Laporan Wartawan Tribunnews.com, Reynas Abdila
TRIBUNNEWS.COM, JAKARTA - Direktur Pengembangan Pita Lebar Direktorat Jenderal Penyelenggara Pos dan Informatika Kementerian Komunikasi dan Informatika (Kemenkominfo), Marvels Parsaoran Situmorang mengakui jaringan 5G di Indonesia tidak secepat di negara-negara tetangga.
Menurutnya, hal itu disebabkan kurangnya permintaan untuk kasus pemanfaatan (use case).
"Kalau pertanyaan kenapa sih lambat, itu soal supply dan demand," kata Marvels di Kantor Kominfo, Jakarta, Jumat (2/8/2024).
Baca juga: Anak Usaha Jakpro Kembangkan Konsep Penerangan Jalan Umum Pintar, Adopsi Jaringan 5G
Tidak dapat dipungkiri, imbuh dia, permintaan menjadi faktor kunci bagi operator telekomunikasi guna mengoptimalkan jaringan 5G.
Contohnya pemanfaatan potensial untuk jaringan 5G yang akan dipakai pada kendaraan otonom di Ibu Kota Nusantara (IKN) nanti.
Bus tanpa awak itu kelak beroperasi di jaringan 5G dengan bantuan sensor-sensor.
Hanya saja, infrastruktur pendukung seperti backhaul yang andal masih belum mencukupi.
“Teknologi sensor ini memerlukan latensi rendah dan kualitas tinggi yang hanya dapat dicapai dengan menggunakan serat optik, bukan microwave,” ucap Marvels.

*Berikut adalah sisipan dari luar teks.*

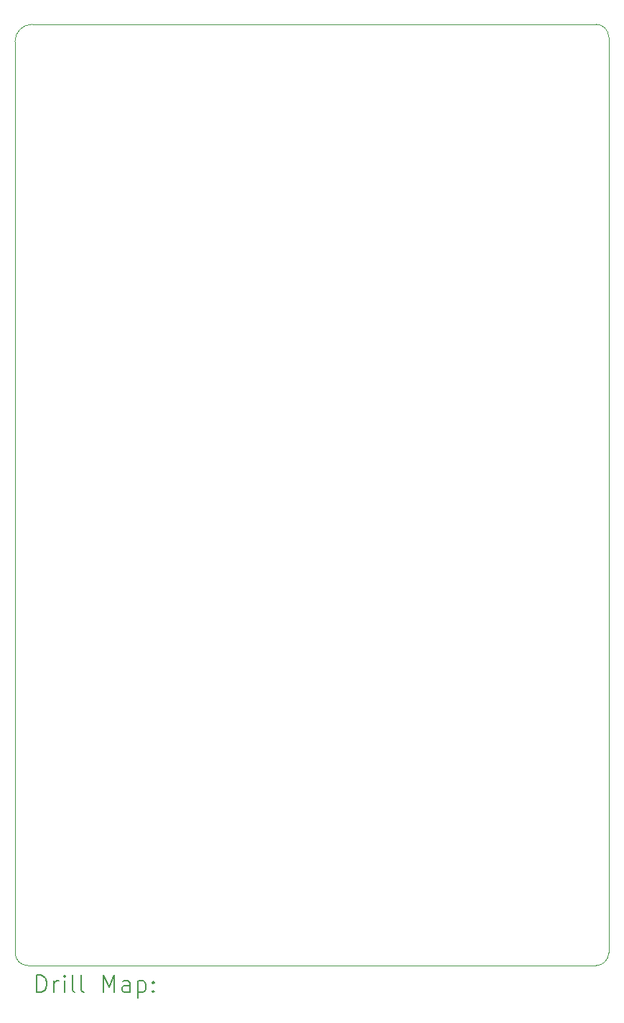
<source format=gbr>
%TF.GenerationSoftware,KiCad,Pcbnew,8.0.5-8.0.5-0~ubuntu24.04.1*%
%TF.CreationDate,2024-10-02T13:28:38+10:00*%
%TF.ProjectId,Touch Keypad,546f7563-6820-44b6-9579-7061642e6b69,rev?*%
%TF.SameCoordinates,PXbebc200PY8b3c880*%
%TF.FileFunction,Drillmap*%
%TF.FilePolarity,Positive*%
%FSLAX45Y45*%
G04 Gerber Fmt 4.5, Leading zero omitted, Abs format (unit mm)*
G04 Created by KiCad (PCBNEW 8.0.5-8.0.5-0~ubuntu24.04.1) date 2024-10-02 13:28:38*
%MOMM*%
%LPD*%
G01*
G04 APERTURE LIST*
%ADD10C,0.050000*%
%ADD11C,0.200000*%
G04 APERTURE END LIST*
D10*
X-150000Y11100000D02*
X-6800000Y11100000D01*
X0Y150000D02*
G75*
G02*
X-150000Y0I-150000J0D01*
G01*
X-6850000Y0D02*
X-150000Y0D01*
X-7000000Y10900000D02*
X-7000000Y150000D01*
X-150000Y11100000D02*
G75*
G02*
X0Y10950000I0J-150000D01*
G01*
X0Y150000D02*
X0Y10950000D01*
X-7000000Y10900000D02*
G75*
G02*
X-6800000Y11100000I200000J0D01*
G01*
X-6850000Y0D02*
G75*
G02*
X-7000000Y150000I0J150000D01*
G01*
D11*
X-6741723Y-313984D02*
X-6741723Y-113984D01*
X-6741723Y-113984D02*
X-6694104Y-113984D01*
X-6694104Y-113984D02*
X-6665533Y-123508D01*
X-6665533Y-123508D02*
X-6646485Y-142555D01*
X-6646485Y-142555D02*
X-6636961Y-161603D01*
X-6636961Y-161603D02*
X-6627437Y-199698D01*
X-6627437Y-199698D02*
X-6627437Y-228269D01*
X-6627437Y-228269D02*
X-6636961Y-266365D01*
X-6636961Y-266365D02*
X-6646485Y-285412D01*
X-6646485Y-285412D02*
X-6665533Y-304460D01*
X-6665533Y-304460D02*
X-6694104Y-313984D01*
X-6694104Y-313984D02*
X-6741723Y-313984D01*
X-6541723Y-313984D02*
X-6541723Y-180650D01*
X-6541723Y-218746D02*
X-6532199Y-199698D01*
X-6532199Y-199698D02*
X-6522676Y-190174D01*
X-6522676Y-190174D02*
X-6503628Y-180650D01*
X-6503628Y-180650D02*
X-6484580Y-180650D01*
X-6417914Y-313984D02*
X-6417914Y-180650D01*
X-6417914Y-113984D02*
X-6427437Y-123508D01*
X-6427437Y-123508D02*
X-6417914Y-133031D01*
X-6417914Y-133031D02*
X-6408390Y-123508D01*
X-6408390Y-123508D02*
X-6417914Y-113984D01*
X-6417914Y-113984D02*
X-6417914Y-133031D01*
X-6294104Y-313984D02*
X-6313152Y-304460D01*
X-6313152Y-304460D02*
X-6322676Y-285412D01*
X-6322676Y-285412D02*
X-6322676Y-113984D01*
X-6189342Y-313984D02*
X-6208390Y-304460D01*
X-6208390Y-304460D02*
X-6217914Y-285412D01*
X-6217914Y-285412D02*
X-6217914Y-113984D01*
X-5960771Y-313984D02*
X-5960771Y-113984D01*
X-5960771Y-113984D02*
X-5894104Y-256841D01*
X-5894104Y-256841D02*
X-5827437Y-113984D01*
X-5827437Y-113984D02*
X-5827437Y-313984D01*
X-5646485Y-313984D02*
X-5646485Y-209222D01*
X-5646485Y-209222D02*
X-5656009Y-190174D01*
X-5656009Y-190174D02*
X-5675056Y-180650D01*
X-5675056Y-180650D02*
X-5713152Y-180650D01*
X-5713152Y-180650D02*
X-5732199Y-190174D01*
X-5646485Y-304460D02*
X-5665533Y-313984D01*
X-5665533Y-313984D02*
X-5713152Y-313984D01*
X-5713152Y-313984D02*
X-5732199Y-304460D01*
X-5732199Y-304460D02*
X-5741723Y-285412D01*
X-5741723Y-285412D02*
X-5741723Y-266365D01*
X-5741723Y-266365D02*
X-5732199Y-247317D01*
X-5732199Y-247317D02*
X-5713152Y-237793D01*
X-5713152Y-237793D02*
X-5665533Y-237793D01*
X-5665533Y-237793D02*
X-5646485Y-228269D01*
X-5551247Y-180650D02*
X-5551247Y-380650D01*
X-5551247Y-190174D02*
X-5532199Y-180650D01*
X-5532199Y-180650D02*
X-5494104Y-180650D01*
X-5494104Y-180650D02*
X-5475057Y-190174D01*
X-5475057Y-190174D02*
X-5465533Y-199698D01*
X-5465533Y-199698D02*
X-5456009Y-218746D01*
X-5456009Y-218746D02*
X-5456009Y-275889D01*
X-5456009Y-275889D02*
X-5465533Y-294936D01*
X-5465533Y-294936D02*
X-5475057Y-304460D01*
X-5475057Y-304460D02*
X-5494104Y-313984D01*
X-5494104Y-313984D02*
X-5532199Y-313984D01*
X-5532199Y-313984D02*
X-5551247Y-304460D01*
X-5370295Y-294936D02*
X-5360771Y-304460D01*
X-5360771Y-304460D02*
X-5370295Y-313984D01*
X-5370295Y-313984D02*
X-5379818Y-304460D01*
X-5379818Y-304460D02*
X-5370295Y-294936D01*
X-5370295Y-294936D02*
X-5370295Y-313984D01*
X-5370295Y-190174D02*
X-5360771Y-199698D01*
X-5360771Y-199698D02*
X-5370295Y-209222D01*
X-5370295Y-209222D02*
X-5379818Y-199698D01*
X-5379818Y-199698D02*
X-5370295Y-190174D01*
X-5370295Y-190174D02*
X-5370295Y-209222D01*
M02*

</source>
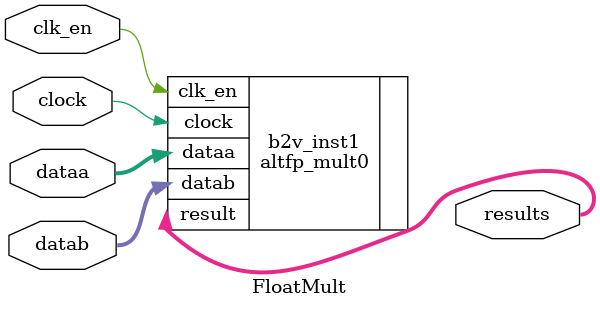
<source format=v>


module FloatMult(
	clk_en,
	clock,
	dataa,
	datab,
	results
);


input wire	clk_en;
input wire	clock;
input wire	[31:0] dataa;
input wire	[31:0] datab;
output wire	[31:0] results;






altfp_mult0	b2v_inst1(
	.clk_en(clk_en),
	.clock(clock),
	.dataa(dataa),
	.datab(datab),
	.result(results));


endmodule

</source>
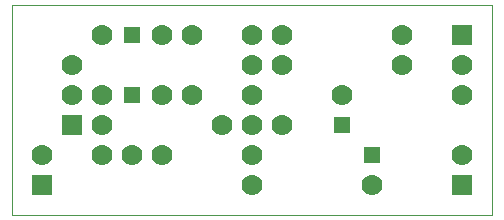
<source format=gtl>
G75*
%MOIN*%
%OFA0B0*%
%FSLAX25Y25*%
%IPPOS*%
%LPD*%
%AMOC8*
5,1,8,0,0,1.08239X$1,22.5*
%
%ADD10C,0.00000*%
%ADD11R,0.07000X0.07000*%
%ADD12C,0.07000*%
%ADD13R,0.05543X0.05543*%
D10*
X0001000Y0001000D02*
X0001000Y0071000D01*
X0161000Y0071000D01*
X0161000Y0001000D01*
X0001000Y0001000D01*
D11*
X0011000Y0011000D03*
X0021000Y0031000D03*
X0151000Y0011000D03*
X0151000Y0061000D03*
D12*
X0131000Y0061000D03*
X0131000Y0051000D03*
X0151000Y0051000D03*
X0151000Y0041000D03*
X0111000Y0041000D03*
X0091000Y0031000D03*
X0081000Y0031000D03*
X0071000Y0031000D03*
X0061000Y0041000D03*
X0051000Y0041000D03*
X0031000Y0041000D03*
X0021000Y0041000D03*
X0031000Y0031000D03*
X0031000Y0021000D03*
X0041000Y0021000D03*
X0051000Y0021000D03*
X0081000Y0021000D03*
X0081000Y0011000D03*
X0121000Y0011000D03*
X0151000Y0021000D03*
X0091000Y0051000D03*
X0081000Y0051000D03*
X0081000Y0041000D03*
X0081000Y0061000D03*
X0091000Y0061000D03*
X0061000Y0061000D03*
X0051000Y0061000D03*
X0031000Y0061000D03*
X0021000Y0051000D03*
X0011000Y0021000D03*
D13*
X0041000Y0041000D03*
X0041000Y0061000D03*
X0111000Y0031000D03*
X0121000Y0021000D03*
M02*

</source>
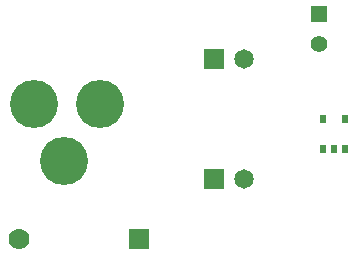
<source format=gts>
G04 (created by PCBNEW (2013-june-11)-stable) date Sat 26 Oct 2013 23:01:24 ART*
%MOIN*%
G04 Gerber Fmt 3.4, Leading zero omitted, Abs format*
%FSLAX34Y34*%
G01*
G70*
G90*
G04 APERTURE LIST*
%ADD10C,0.00590551*%
%ADD11C,0.07*%
%ADD12R,0.07X0.07*%
%ADD13R,0.02X0.03*%
%ADD14R,0.055X0.055*%
%ADD15C,0.055*%
%ADD16R,0.065X0.065*%
%ADD17C,0.065*%
%ADD18C,0.16*%
G04 APERTURE END LIST*
G54D10*
G54D11*
X76500Y-56500D03*
G54D12*
X80500Y-56500D03*
G54D13*
X86625Y-53500D03*
X87375Y-53500D03*
X86625Y-52500D03*
X87000Y-53500D03*
X87375Y-52500D03*
G54D14*
X86500Y-49000D03*
G54D15*
X86500Y-50000D03*
G54D16*
X83000Y-50500D03*
G54D17*
X84000Y-50500D03*
G54D16*
X83000Y-54500D03*
G54D17*
X84000Y-54500D03*
G54D18*
X79200Y-52000D03*
X77000Y-52000D03*
X78000Y-53900D03*
M02*

</source>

Kominfo mencatat permukiman bersinyal 5G di Indonesia baru sebesar 2,5 persen dengan jumlah site sebanyak 376 site.
Sedangkan permukiman bersinyal 4G sudah mencapai 96,84 persen dengan jumlah site sebanyak 442.210 site.
Baca juga: Kolaborasi Telkomsel dan ZTE Uji Coba Jaringan 5G di Kawasan Maritim Indonesia
"Jadi intinya jaringan 5G tergantung demand-nya yang belum kelihatan sampai sekarang. Sekarang kembali lagi kayak ayam sama telur, supply dulu baru demand-nya kelihatan atau demand dulu baru supply datang dan kembali lagi ke strateginya korporat," kata Marvels.
Sejauh ini baru dua operator seluler sudah menyediakan paket khusus jaringan 5G yakni Telkomsel dan Indosat Ooredoo Hutchison.
Operator seluler lainnya sudah mengantongi Surat Keterangan Laik Operasi (SKLO) 5G dari pemerintah antara lain Smartfren dan XL Axiata.